Data supplied:
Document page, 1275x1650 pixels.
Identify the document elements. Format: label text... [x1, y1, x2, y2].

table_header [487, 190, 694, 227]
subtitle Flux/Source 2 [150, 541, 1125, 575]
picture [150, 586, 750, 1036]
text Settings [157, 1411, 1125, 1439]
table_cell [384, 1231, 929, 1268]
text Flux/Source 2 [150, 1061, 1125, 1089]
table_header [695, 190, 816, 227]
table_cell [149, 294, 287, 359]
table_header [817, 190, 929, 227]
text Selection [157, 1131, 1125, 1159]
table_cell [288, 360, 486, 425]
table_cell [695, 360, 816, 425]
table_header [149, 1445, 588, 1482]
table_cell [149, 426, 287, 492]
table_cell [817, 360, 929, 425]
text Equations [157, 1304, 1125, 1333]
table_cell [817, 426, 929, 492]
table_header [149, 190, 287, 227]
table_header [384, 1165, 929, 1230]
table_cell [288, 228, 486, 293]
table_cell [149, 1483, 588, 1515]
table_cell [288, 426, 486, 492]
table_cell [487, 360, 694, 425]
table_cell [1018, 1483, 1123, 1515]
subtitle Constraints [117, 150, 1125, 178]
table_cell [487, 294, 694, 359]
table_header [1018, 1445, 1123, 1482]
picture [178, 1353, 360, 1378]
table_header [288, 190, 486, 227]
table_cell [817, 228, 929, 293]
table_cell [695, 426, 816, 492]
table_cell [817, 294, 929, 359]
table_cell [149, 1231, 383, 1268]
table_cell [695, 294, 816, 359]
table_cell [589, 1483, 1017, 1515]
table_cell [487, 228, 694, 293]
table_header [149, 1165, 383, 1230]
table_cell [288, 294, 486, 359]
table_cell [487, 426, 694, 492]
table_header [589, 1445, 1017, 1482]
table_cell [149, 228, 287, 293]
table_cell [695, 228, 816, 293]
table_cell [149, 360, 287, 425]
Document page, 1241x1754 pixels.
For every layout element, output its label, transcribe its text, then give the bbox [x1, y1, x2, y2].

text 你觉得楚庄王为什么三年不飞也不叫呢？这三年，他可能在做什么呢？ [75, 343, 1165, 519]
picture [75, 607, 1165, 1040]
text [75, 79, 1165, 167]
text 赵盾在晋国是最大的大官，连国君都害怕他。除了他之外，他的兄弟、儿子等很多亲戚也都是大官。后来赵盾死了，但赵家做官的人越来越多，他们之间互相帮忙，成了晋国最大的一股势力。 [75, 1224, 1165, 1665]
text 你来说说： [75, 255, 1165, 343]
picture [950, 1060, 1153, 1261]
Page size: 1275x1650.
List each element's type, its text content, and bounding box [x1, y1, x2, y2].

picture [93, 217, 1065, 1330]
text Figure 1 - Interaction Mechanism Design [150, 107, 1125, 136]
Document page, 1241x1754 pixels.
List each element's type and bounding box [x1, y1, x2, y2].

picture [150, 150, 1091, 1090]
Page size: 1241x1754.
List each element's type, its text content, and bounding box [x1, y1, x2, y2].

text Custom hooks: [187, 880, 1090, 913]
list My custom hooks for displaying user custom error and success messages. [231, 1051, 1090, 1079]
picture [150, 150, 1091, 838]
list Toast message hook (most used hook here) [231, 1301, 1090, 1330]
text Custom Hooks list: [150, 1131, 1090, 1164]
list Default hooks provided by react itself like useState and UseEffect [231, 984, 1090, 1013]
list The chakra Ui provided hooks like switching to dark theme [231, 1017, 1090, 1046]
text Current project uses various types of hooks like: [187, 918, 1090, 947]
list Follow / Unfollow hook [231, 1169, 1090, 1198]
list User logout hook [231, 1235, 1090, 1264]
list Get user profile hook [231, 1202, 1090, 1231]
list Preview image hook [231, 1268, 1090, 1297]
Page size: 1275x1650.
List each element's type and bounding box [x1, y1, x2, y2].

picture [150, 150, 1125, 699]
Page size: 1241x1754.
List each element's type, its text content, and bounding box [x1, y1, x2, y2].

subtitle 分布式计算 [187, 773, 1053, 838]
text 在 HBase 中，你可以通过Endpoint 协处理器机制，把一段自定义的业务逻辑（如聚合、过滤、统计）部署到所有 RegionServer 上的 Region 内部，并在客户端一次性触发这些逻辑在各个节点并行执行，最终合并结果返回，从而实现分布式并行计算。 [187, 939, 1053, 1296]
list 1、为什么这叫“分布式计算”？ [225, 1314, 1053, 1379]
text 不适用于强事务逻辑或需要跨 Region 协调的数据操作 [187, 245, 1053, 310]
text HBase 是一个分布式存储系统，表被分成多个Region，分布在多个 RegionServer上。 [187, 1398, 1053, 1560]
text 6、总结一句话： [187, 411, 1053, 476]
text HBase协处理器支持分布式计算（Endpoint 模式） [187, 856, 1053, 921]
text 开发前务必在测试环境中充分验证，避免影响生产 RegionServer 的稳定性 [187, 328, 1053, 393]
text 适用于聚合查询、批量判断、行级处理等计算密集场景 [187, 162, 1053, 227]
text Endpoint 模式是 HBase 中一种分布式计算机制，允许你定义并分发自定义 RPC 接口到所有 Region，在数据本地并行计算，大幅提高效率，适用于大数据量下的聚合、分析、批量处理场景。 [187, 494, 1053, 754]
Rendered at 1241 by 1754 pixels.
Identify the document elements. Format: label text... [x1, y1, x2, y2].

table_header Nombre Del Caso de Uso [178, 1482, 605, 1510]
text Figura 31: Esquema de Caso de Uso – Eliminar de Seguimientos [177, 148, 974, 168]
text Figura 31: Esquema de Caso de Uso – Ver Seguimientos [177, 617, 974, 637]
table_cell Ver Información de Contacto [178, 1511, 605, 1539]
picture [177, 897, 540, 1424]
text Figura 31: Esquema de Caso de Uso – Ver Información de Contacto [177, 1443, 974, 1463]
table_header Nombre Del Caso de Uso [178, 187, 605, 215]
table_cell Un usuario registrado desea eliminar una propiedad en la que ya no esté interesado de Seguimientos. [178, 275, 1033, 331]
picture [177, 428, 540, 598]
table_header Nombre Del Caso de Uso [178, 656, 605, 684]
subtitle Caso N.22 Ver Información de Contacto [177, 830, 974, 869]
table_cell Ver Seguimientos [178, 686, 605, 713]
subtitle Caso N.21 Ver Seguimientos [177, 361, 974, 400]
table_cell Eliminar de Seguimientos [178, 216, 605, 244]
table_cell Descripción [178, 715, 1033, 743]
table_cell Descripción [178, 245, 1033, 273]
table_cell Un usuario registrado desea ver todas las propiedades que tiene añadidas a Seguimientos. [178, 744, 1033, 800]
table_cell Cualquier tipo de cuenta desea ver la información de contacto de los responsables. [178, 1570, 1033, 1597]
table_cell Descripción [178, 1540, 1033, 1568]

Requirement:
Please go through the data above and copy each line containing the word "pixels".

Exercise output:
Document page, 1275x1650 pixels.
Document page, 1241x1754 pixels.
Document page, 1241x1754 pixels.
Rendered at 1241 by 1754 pixels.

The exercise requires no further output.